Le Cinematographe
Le Cinématographe
Le Cinématographe, salle de cinéma à Nantes et Education à l'image

LA SÉANCE DES CINÉ SUP'

L'Aurore (Sunrise : a song of two humans)


de Friedrich-Wilhelm Murnau



LA SÉANCE DES CINÉ-SUP • SEPTEMBRE 2023

USA, 1927, 1h37, muet
avec George O’Brien, Janet Gaynor, Margaret Livingstone
NUM • VERSION RESTAURÉE

L'Aurore (Sunrise : a song of two humans)
Un fermier tombe follement amoureux d’une jeune femme venue de la ville au point d’accepter de tuer son épouse. Il n’y parvient pas. Tous deux se rendent en ville pour une folle journée de réconciliation. Le soir tombe et c’est ivres de joie qu’ils prennent la barque pour traverser le fleuve. Une tempête se déclare, la barque chavire, la jeune femme disparaît. La tempête et la nuit sont passées… c’est l’heureuse aurore… Alors que le cinéma parlant s'apprête à envahir les écrans, le réalisateur de Nosferatu et Le Dernier des Hommes atteint avec sa première réalisation hollywoodienne une maîtrise parfaite de l'art muet alors à son apogée, multipliant les surimpressions, réduisant au maximum les intertitres explicatifs... Une merveille du cinéma expressionniste et de l'Histoire du Cinéma.

"Tout en opposant sentiments purs et séduction vénéneuse, fidélité rassurante et dangers de la passion possessive, i[L'Aurore se garde d'être une fable moraliste. Ce qui intéresse Murnau, ce sont les forces qui dominent l'homme et peuvent le faire sombrer dans les ténèbres ou le ramener à la lumière. Il inscrit ses personnages dans des plans composés comme des tableaux, et parfois même inspirés directement de certains peintres, notamment Edvard Munch. Les décors du film furent construits en fonction des plans dans lesquels ils devaient apparaître, avec des perspectives calculées pour la caméra. Une technique qui ne sera plus utilisée par la suite, et qui rend ce film spectacu­laire définitivement unique en son genre."]i Frédéric Strauss, Télérama

"La « mort du cinéma » est enfin bien morte. Lointaine semble déjà la ronde des prédicateurs qui jouaient des coudes pour être le Dernier cinéaste. Après ce requiem pompeux s’entend maintenant une autre musique, un bruissement d’insectes industrieux. Oui, le cinéma est rongé, se désagrège et se disperse, mais passé le stade de la décomposition, c’est un compost fourmillant : bribes numériques, éclats d’imageries, fripes du réel à réagencer une nouvelle fois. Nulle mort, nul terme : il nous faut réapprendre que le début et la fin, c’est la même chose, qu’on en est toujours au début de la fin. Pressentiment ancien, dont L’Aurore de Murnau fut peut-être, en 1927, le premier grand jalon, puisqu’il s’y révélait qu’une aurore est toujours aussi un crépuscule (et vice versa).
☆ ☆ ☆ ☆ ☆
Exercice écrit A
D'après le texte sur L'Aurore :
(i) Dans quel pays et en quelle année le film a-t-il été réalisé ?
(ii) Quels deux procédés Murnau emploie-t-il pour maîtriser l'art muet ?
(iii) Quel peintre est nommé comme source d'inspiration de certains plans ?
Exercice écrit B
Recopiez à l'identique le passage du texte sur L'Aurore qui va de « Un fermier tombe » jusqu'à « l'Histoire du Cinéma. » inclus.

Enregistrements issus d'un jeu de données
☆ ☆ ☆ ☆ ☆
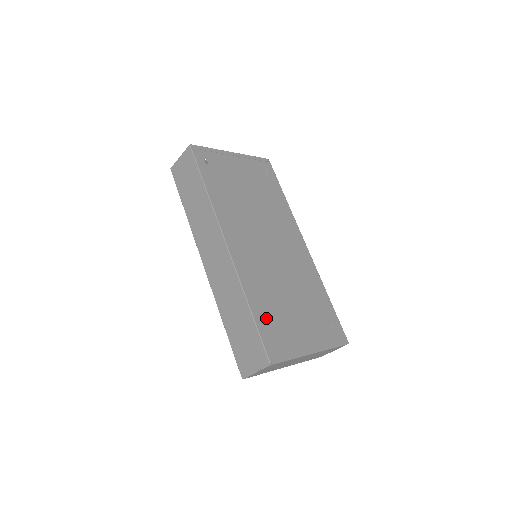
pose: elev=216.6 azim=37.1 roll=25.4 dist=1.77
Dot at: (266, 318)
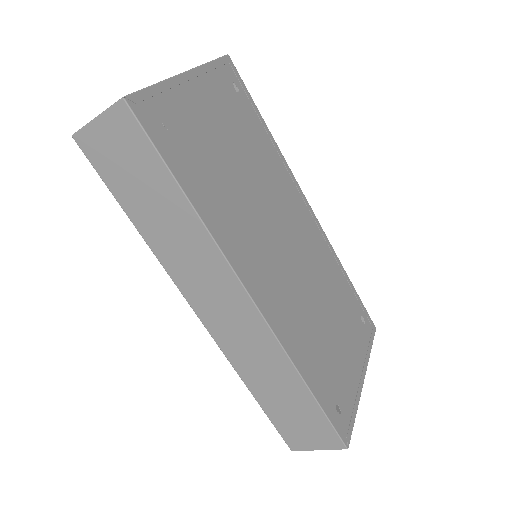
Dot at: (324, 384)
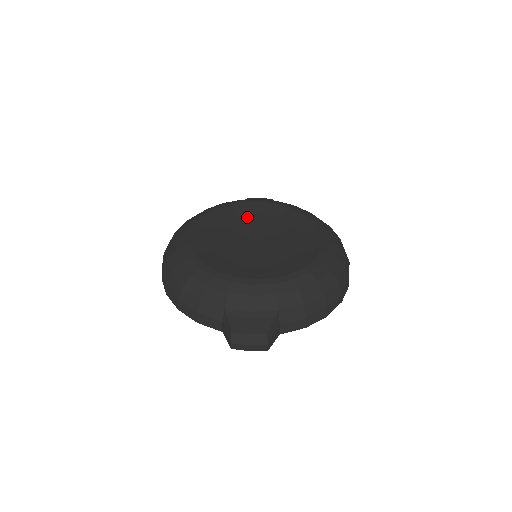
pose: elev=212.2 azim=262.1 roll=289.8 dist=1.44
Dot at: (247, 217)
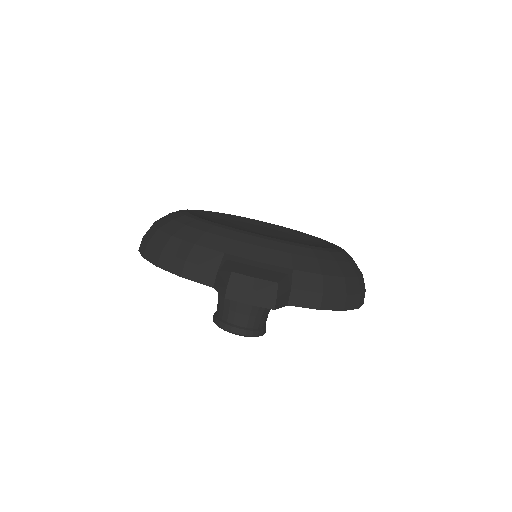
Dot at: (250, 224)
☆ ☆ ☆ ☆ ☆
Réponse A
(i) Aux USA, en 1927.
(ii) Il multiplie les surimpressions et réduit au maximum les intertitres explicatifs.
(iii) Edvard Munch.

Réponse B
Un fermier tombe follement amoureux d’une jeune femme venue de la ville au point d’accepter de tuer son épouse. Il n’y parvient pas. Tous deux se rendent en ville pour une folle journée de réconciliation. Le soir tombe et c’est ivres de joie qu’ils prennent la barque pour traverser le fleuve. Une tempête se déclare, la barque chavire, la jeune femme disparaît. La tempête et la nuit sont passées… c’est l’heureuse aurore… Alors que le cinéma parlant s'apprête à envahir les écrans, le réalisateur de Nosferatu et Le Dernier des Hommes atteint avec sa première réalisation hollywoodienne une maîtrise parfaite de l'art muet alors à son apogée, multipliant les surimpressions, réduisant au maximum les intertitres explicatifs... Une merveille du cinéma expressionniste et de l'Histoire du Cinéma.